» Problem: Return every line in the records that contains the word "Flash", matching case exactly.

» Dataset:
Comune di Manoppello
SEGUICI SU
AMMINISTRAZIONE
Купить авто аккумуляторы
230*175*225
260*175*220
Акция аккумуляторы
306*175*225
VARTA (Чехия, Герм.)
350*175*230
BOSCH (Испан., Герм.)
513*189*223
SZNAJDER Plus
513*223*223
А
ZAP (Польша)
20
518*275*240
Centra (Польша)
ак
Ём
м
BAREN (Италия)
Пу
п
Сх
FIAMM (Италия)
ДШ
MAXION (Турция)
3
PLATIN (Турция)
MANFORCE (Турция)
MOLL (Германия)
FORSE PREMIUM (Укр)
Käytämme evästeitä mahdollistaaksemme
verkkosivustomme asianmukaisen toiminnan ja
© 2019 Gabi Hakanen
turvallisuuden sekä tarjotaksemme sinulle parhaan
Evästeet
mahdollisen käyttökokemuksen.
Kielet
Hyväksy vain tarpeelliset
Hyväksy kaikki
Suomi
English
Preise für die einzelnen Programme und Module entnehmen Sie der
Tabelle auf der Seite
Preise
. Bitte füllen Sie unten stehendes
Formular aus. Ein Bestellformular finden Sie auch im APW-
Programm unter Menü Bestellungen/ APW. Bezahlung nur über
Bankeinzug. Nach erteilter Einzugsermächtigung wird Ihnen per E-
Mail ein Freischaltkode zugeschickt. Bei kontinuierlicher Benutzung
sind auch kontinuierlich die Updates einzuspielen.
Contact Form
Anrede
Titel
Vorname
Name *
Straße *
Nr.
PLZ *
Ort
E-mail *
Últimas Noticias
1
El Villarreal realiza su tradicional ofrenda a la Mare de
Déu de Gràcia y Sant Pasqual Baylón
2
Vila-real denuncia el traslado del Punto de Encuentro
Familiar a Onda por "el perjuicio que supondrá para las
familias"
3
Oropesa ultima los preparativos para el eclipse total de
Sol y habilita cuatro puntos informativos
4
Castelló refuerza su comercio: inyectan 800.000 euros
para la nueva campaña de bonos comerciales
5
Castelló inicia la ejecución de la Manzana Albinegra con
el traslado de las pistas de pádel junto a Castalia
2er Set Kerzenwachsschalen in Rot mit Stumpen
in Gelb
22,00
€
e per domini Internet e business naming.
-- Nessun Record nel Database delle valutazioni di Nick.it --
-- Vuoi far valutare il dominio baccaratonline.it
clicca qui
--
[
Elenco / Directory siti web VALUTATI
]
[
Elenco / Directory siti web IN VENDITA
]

--

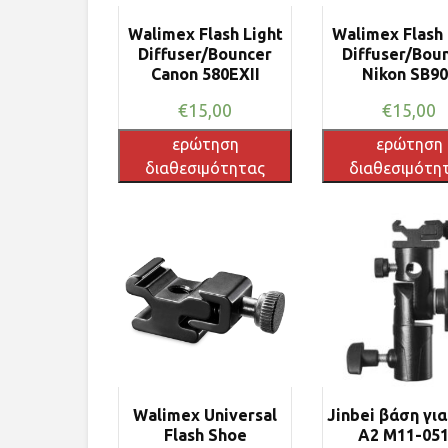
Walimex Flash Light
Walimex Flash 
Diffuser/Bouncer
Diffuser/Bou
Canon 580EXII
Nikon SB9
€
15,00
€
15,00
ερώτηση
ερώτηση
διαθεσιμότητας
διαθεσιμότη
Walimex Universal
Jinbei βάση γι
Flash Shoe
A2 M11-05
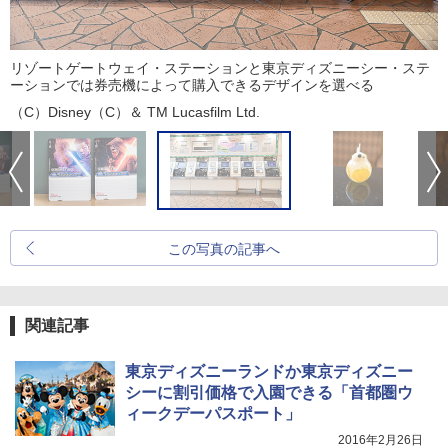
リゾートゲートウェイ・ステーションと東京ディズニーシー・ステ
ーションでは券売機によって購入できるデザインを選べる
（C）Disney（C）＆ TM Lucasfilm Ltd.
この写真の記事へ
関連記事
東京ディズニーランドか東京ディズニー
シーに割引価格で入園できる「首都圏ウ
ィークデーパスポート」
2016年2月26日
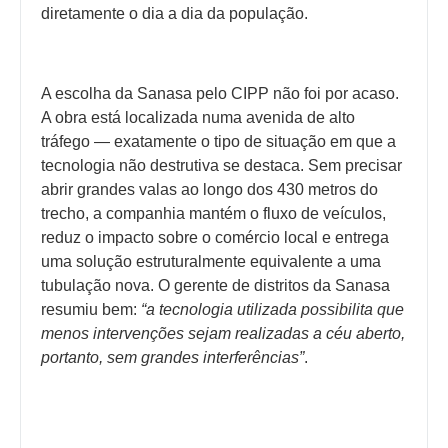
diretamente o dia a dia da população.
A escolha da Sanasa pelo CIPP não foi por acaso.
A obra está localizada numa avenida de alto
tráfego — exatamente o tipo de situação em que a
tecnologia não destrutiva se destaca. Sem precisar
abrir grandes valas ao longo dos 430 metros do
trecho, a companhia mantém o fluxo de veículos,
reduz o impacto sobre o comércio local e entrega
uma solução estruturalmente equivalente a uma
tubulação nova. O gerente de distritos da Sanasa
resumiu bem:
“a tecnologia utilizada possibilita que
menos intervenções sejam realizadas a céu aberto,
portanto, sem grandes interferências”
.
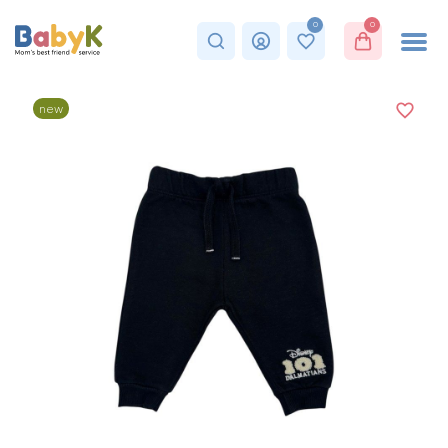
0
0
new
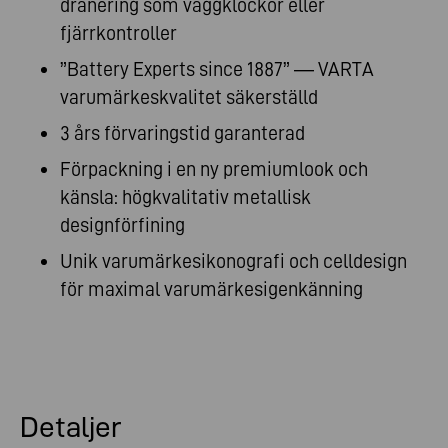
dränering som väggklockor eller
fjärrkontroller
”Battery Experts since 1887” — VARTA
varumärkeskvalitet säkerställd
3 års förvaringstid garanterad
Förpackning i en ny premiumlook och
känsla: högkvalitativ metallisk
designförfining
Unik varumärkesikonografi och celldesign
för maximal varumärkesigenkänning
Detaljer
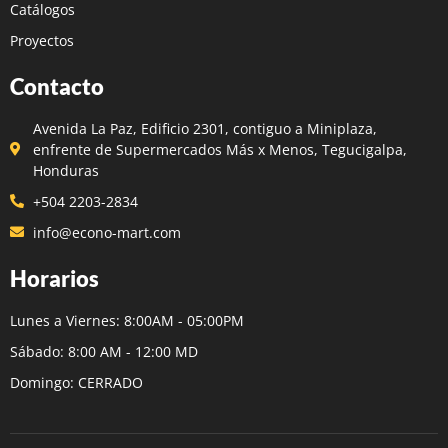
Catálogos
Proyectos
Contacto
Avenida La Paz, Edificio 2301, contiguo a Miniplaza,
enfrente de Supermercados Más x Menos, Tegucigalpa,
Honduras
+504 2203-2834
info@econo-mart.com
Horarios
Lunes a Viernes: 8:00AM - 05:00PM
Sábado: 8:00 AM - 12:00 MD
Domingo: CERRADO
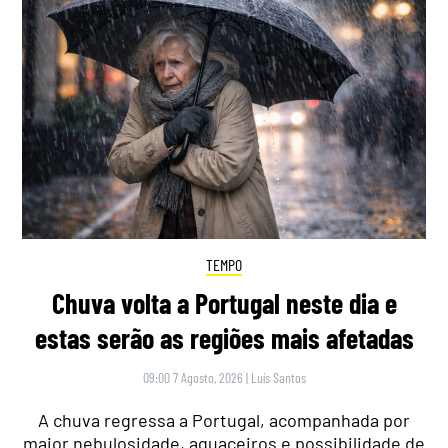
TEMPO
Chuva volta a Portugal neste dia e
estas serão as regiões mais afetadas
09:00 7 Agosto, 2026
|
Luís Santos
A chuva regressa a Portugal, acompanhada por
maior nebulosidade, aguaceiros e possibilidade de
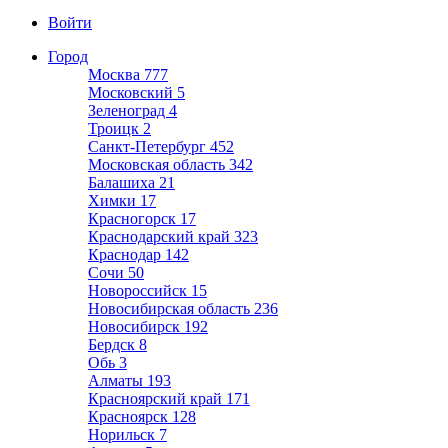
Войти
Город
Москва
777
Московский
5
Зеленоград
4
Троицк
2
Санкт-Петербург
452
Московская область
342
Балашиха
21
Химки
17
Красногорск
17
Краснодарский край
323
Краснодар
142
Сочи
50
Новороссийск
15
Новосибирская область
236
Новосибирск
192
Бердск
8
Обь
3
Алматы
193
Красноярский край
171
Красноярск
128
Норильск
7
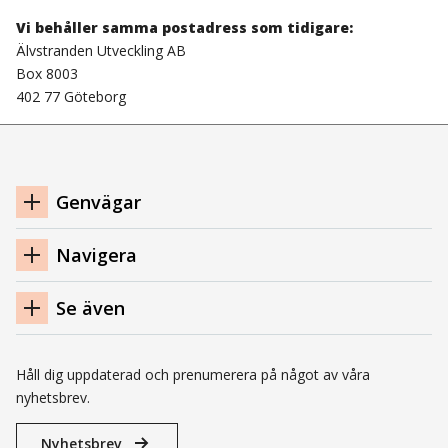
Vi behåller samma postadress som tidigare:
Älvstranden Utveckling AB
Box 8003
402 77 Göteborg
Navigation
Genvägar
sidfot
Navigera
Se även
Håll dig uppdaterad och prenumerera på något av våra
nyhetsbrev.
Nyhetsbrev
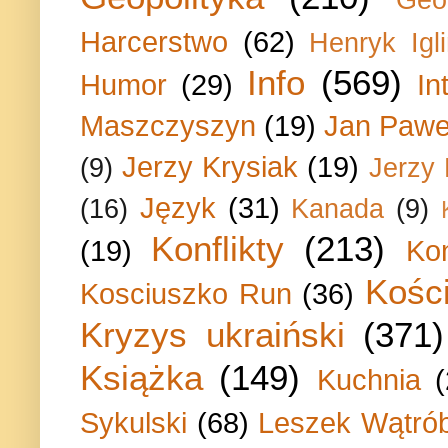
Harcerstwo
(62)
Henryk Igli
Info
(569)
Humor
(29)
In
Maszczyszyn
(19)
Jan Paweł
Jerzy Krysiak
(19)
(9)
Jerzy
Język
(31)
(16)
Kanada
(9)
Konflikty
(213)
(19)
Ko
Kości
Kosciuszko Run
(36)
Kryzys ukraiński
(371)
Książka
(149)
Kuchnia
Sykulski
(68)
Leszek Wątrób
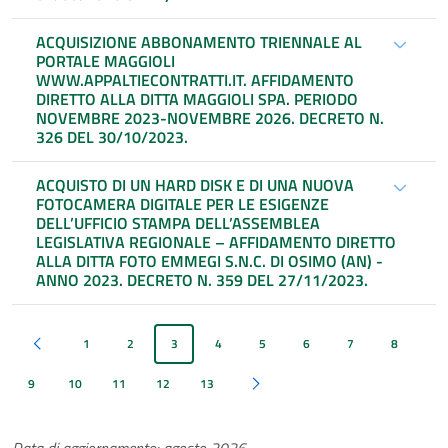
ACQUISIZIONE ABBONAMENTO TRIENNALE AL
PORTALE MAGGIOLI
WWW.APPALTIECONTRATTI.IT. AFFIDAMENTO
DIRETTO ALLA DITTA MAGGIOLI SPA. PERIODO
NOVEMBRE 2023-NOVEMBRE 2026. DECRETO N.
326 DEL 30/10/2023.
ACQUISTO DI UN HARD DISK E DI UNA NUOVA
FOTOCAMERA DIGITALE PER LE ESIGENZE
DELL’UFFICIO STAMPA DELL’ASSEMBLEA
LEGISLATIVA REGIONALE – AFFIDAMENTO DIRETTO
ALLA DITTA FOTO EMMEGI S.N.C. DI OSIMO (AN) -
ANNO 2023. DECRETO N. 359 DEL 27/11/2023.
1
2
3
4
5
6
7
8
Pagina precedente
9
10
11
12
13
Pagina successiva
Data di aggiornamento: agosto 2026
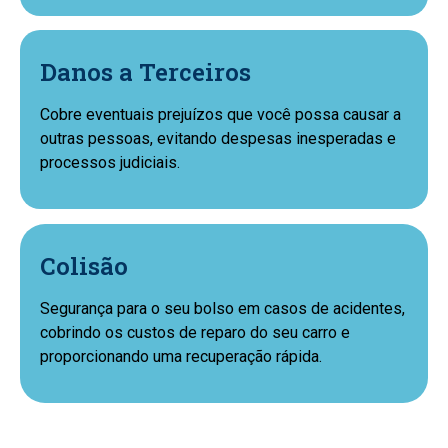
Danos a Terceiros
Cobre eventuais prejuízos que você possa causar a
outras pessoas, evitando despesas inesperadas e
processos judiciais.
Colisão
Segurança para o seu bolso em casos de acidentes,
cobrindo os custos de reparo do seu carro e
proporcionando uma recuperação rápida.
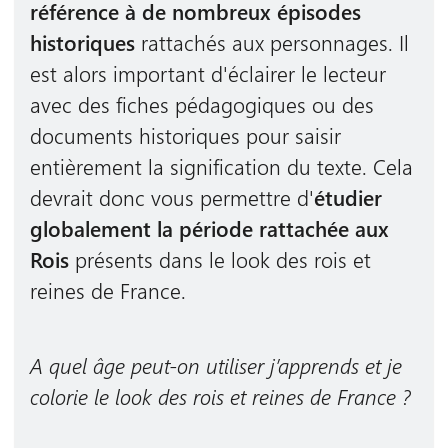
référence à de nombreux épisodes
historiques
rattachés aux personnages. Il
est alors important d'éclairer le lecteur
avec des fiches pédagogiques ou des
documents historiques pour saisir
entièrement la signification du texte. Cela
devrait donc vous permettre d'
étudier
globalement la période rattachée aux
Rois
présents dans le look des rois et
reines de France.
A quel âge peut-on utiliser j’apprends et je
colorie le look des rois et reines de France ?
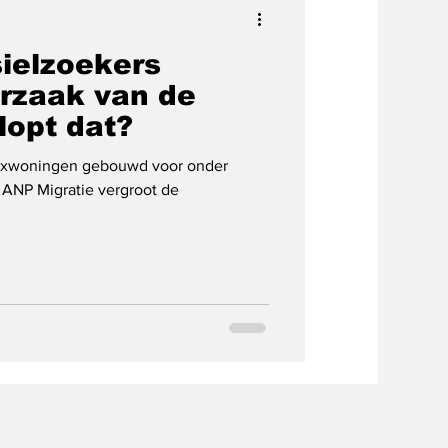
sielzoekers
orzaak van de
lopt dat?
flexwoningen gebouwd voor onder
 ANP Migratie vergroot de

» Written response:
Walimex Flash Light
Walimex Flash 
Flash Shoe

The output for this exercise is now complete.